A new organization is hoping to ease the struggles some new mothers face as a result of traumatic events surrounding the births of their children.

Called #motherslivesmatter, the goal of the organization is to provide support from others who understand that not every birth experience is joyous.

“It started from my own birth experience with my daughter Selah,” said Jillisa Kramer, a founding member of the group. “It was an unplanned pregnancy, which was really hard as it was, so I dealt with a lot of antenatal mood disorders, which I feel isn’t talked about enough.”

Mood disorders during pregnancy, such as depression or anxiety, are biological and involves changes in the brain chemistry that can result from hormonal changes, according to the American Pregnancy Association.

Massachusetts General Hospital Center for Women’s Mental Health states that recent studies suggest that up to 20% of women suffer mood or anxiety disorders during pregnancy.

Kramer said in sharing her story, she has learned that she is not alone and that other women in the area have had traumatic pregnancy and birth experiences too. She hopes #motherslivesmatter can be a venue for healing that helps erase the stigma for women who struggle with the birth of a child, whether during the pregnancy or after.

The group is planning an ice cream social 2-5 p.m. Sunday, Sept. 22, at the first pavilion next to the playground in Billings Park.

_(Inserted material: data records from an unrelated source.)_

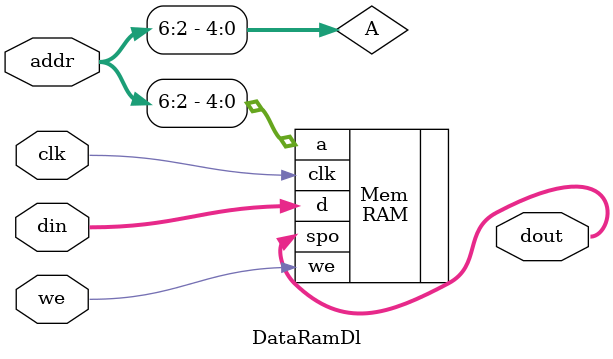
<source format=v>
`timescale 1ns / 1ps
module DataRamDl(
	input clk,
	input [31:0]addr,
	input [31:0]din,
	input we,
	output [31:0]dout
    );
	 
	wire [4:0]A;
	assign A=(addr>>2);
	RAM Mem(.a(A),.d(din),.we(we),.clk(clk),.spo(dout));


endmodule

</source>
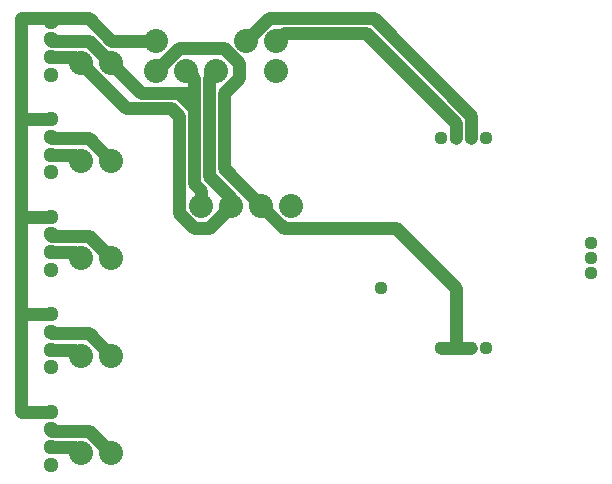
<source format=gbr>
G04 EAGLE Gerber RS-274X export*
G75*
%MOMM*%
%FSLAX34Y34*%
%LPD*%
%INBottom Copper*%
%IPPOS*%
%AMOC8*
5,1,8,0,0,1.08239X$1,22.5*%
G01*
%ADD10C,1.295400*%
%ADD11C,1.117600*%
%ADD12C,2.032000*%
%ADD13C,1.117600*%


D10*
X-368300Y157600D03*
X-368300Y172600D03*
X-368300Y142600D03*
X-368300Y187600D03*
X-368300Y75050D03*
X-368300Y90050D03*
X-368300Y60050D03*
X-368300Y105050D03*
X-368300Y-7500D03*
X-368300Y7500D03*
X-368300Y-22500D03*
X-368300Y22500D03*
X-368300Y-90050D03*
X-368300Y-75050D03*
X-368300Y-105050D03*
X-368300Y-60050D03*
X-368300Y-172600D03*
X-368300Y-157600D03*
X-368300Y-187600D03*
X-368300Y-142600D03*
D11*
X-38100Y88900D03*
X-25400Y88900D03*
X-12700Y88900D03*
X0Y88900D03*
X88900Y-25400D03*
X88900Y-12700D03*
X88900Y0D03*
X-88900Y-38100D03*
X-38100Y-88900D03*
X-12700Y-88900D03*
X0Y-88900D03*
D12*
X-215900Y31750D03*
X-190500Y31750D03*
X-241300Y31750D03*
X-165100Y31750D03*
D13*
X-368300Y187600D02*
X-371200Y190500D01*
X-393700Y190500D01*
X-393700Y105050D01*
X-393700Y22500D01*
X-393700Y-60050D01*
X-393700Y-142600D01*
X-368300Y-142600D01*
X-368300Y-60050D02*
X-393700Y-60050D01*
X-393700Y22500D02*
X-368300Y22500D01*
X-368300Y105050D02*
X-393700Y105050D01*
X-368300Y187600D02*
X-365400Y190500D01*
X-371200Y190500D01*
D12*
X-279400Y171450D03*
D13*
X-317500Y171450D01*
X-336550Y190500D01*
X-365400Y190500D01*
X-336550Y88900D02*
X-317500Y69850D01*
X-336550Y88900D02*
X-368300Y88900D01*
X-368300Y90050D01*
D12*
X-317500Y69850D03*
D13*
X-336550Y171450D02*
X-368300Y171450D01*
X-336550Y171450D02*
X-317500Y152400D01*
X-368300Y171450D02*
X-368300Y172600D01*
D12*
X-317500Y152400D03*
D13*
X-336550Y6350D02*
X-368300Y6350D01*
X-336550Y6350D02*
X-317500Y-12700D01*
X-368300Y6350D02*
X-368300Y7500D01*
D12*
X-317500Y-12700D03*
D13*
X-368300Y-75050D02*
X-368300Y-76200D01*
X-336550Y-76200D02*
X-317500Y-95250D01*
X-336550Y-76200D02*
X-368300Y-76200D01*
D12*
X-317500Y-95250D03*
D13*
X-368300Y-157600D02*
X-368300Y-158750D01*
X-336550Y-158750D01*
X-317500Y-177800D01*
D12*
X-317500Y-177800D03*
X-254000Y146050D03*
D13*
X-241300Y44450D02*
X-241300Y31750D01*
X-241300Y44450D02*
X-247650Y50800D01*
X-247650Y114300D01*
X-247650Y127000D01*
X-247650Y139700D01*
X-254000Y146050D01*
X-247650Y127000D02*
X-260350Y127000D01*
X-292100Y127000D01*
X-317500Y152400D01*
X-260350Y127000D02*
X-247650Y114300D01*
X-348100Y75050D02*
X-368300Y75050D01*
X-348100Y75050D02*
X-342900Y69850D01*
D12*
X-342900Y69850D03*
D13*
X-348100Y157600D02*
X-368300Y157600D01*
D12*
X-342900Y152400D03*
D13*
X-348100Y-7500D02*
X-368300Y-7500D01*
X-348100Y-7500D02*
X-342900Y-12700D01*
D12*
X-342900Y-12700D03*
D13*
X-348100Y-90050D02*
X-368300Y-90050D01*
X-348100Y-90050D02*
X-342900Y-95250D01*
D12*
X-342900Y-95250D03*
D13*
X-348100Y-172600D02*
X-368300Y-172600D01*
X-348100Y-172600D02*
X-342900Y-177800D01*
D12*
X-342900Y-177800D03*
X-228600Y146050D03*
D13*
X-342900Y152400D02*
X-348100Y157600D01*
X-215900Y31750D02*
X-234950Y12700D01*
X-247650Y12700D02*
X-260350Y25400D01*
X-247650Y12700D02*
X-234950Y12700D01*
X-215900Y31750D02*
X-215900Y38100D01*
X-234950Y57150D01*
X-234950Y139700D02*
X-228600Y146050D01*
X-234950Y139700D02*
X-234950Y57150D01*
X-266700Y114300D02*
X-304800Y114300D01*
X-260350Y107950D02*
X-260350Y25400D01*
X-304800Y114300D02*
X-342900Y152400D01*
X-266700Y114300D02*
X-260350Y107950D01*
D12*
X-177800Y146050D03*
D13*
X-25400Y-88900D02*
X-12700Y-88900D01*
D12*
X-279400Y146050D03*
D13*
X-38100Y-88900D02*
X-25400Y-88900D01*
X-279400Y146050D02*
X-260350Y165100D01*
X-222250Y165100D01*
X-209550Y152400D01*
X-222250Y127000D02*
X-222250Y63500D01*
X-222250Y127000D02*
X-209550Y139700D01*
X-209550Y152400D01*
X-222250Y63500D02*
X-190500Y31750D01*
X-25400Y-38100D02*
X-25400Y-88900D01*
X-171450Y12700D02*
X-190500Y31750D01*
X-171450Y12700D02*
X-76200Y12700D01*
X-25400Y-38100D01*
D12*
X-203200Y171450D03*
D13*
X-12700Y107950D02*
X-12700Y88900D01*
X-95250Y190500D02*
X-184150Y190500D01*
X-203200Y171450D01*
X-95250Y190500D02*
X-12700Y107950D01*
D12*
X-177800Y171450D03*
D13*
X-25400Y101600D02*
X-25400Y88900D01*
X-101600Y177800D02*
X-171450Y177800D01*
X-177800Y171450D01*
X-101600Y177800D02*
X-25400Y101600D01*
M02*

</source>
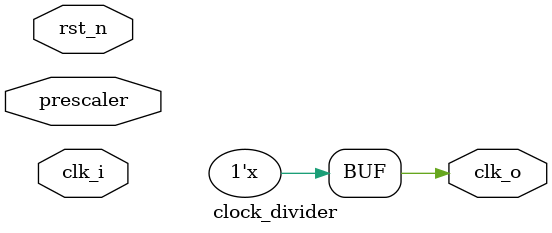
<source format=v>

module clock_divider
#(parameter COUNTER_WIDTH = 8)
(
	input clk_i, rst_n,
	input [COUNTER_WIDTH-1:0] prescaler,
	output reg clk_o
);

reg [COUNTER_WIDTH-1:0] counter;

always @(posedge clk_i or negedge rst_n)
	begin
		if(!rst_n)
		begin
			clk_o <= 0;
			counter <= 0;
		end
		else
			counter <= counter + 1;
	end

always @(counter)
	begin
		if (counter == prescaler)
		begin
			clk_o = ~clk_o;
			counter = 0;
		end
	end

endmodule

</source>
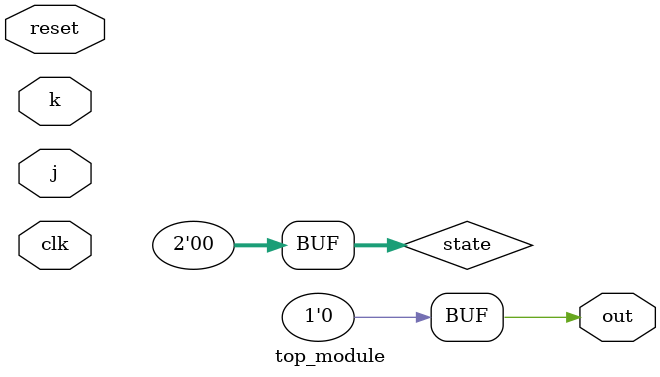
<source format=sv>
module top_module (
	input clk,
	input j,
	input k,
	input reset,
	output out
);

	// Define states
	reg [1:0] state;
	parameter A = 2'b00;
	parameter B = 2'b01;
	
	// Default initial state
	assign state = A;
	
	always @(posedge clk or posedge reset) begin
		if (reset) begin
			state <= A;
		end else begin
			if (state == A) begin
				if (j) begin
					state <= B;
				end
			end else if (state == B) begin
				if (k) begin
					state <= A;
				end
			end
		end
	end
	
	assign out = (state == B) ? 1'b1 : 1'b0;
	
endmodule

</source>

The goal of the event is to connect women who have experienced traumatic births to resources in the community, but Kramer encourages children and partners to attend so mothers know they are supported.

“I want it to be a family event,” Kramer said.

Kramer said during her pregnancy, she dealt with depression and rage.

A student midwife, Kramer planned to give birth to her daughter at home.

“I didn’t want to be prodded,” Kramer said. “I didn’t want to feel like a test subject.”

She ended up transferring to the hospital because of complications; there her daughter was delivered by cesarean section.

Kramer said she felt forced to consent to the procedure, and she was scared she and her daughter wouldn’t be cared for if she didn’t consent.

“Her birth was very traumatic for me, with a lot of interventions that were unwanted,” Kramer said. She said she felt violated by the hospital, and she still has flashbacks and nightmares about the birth that took place almost two years ago.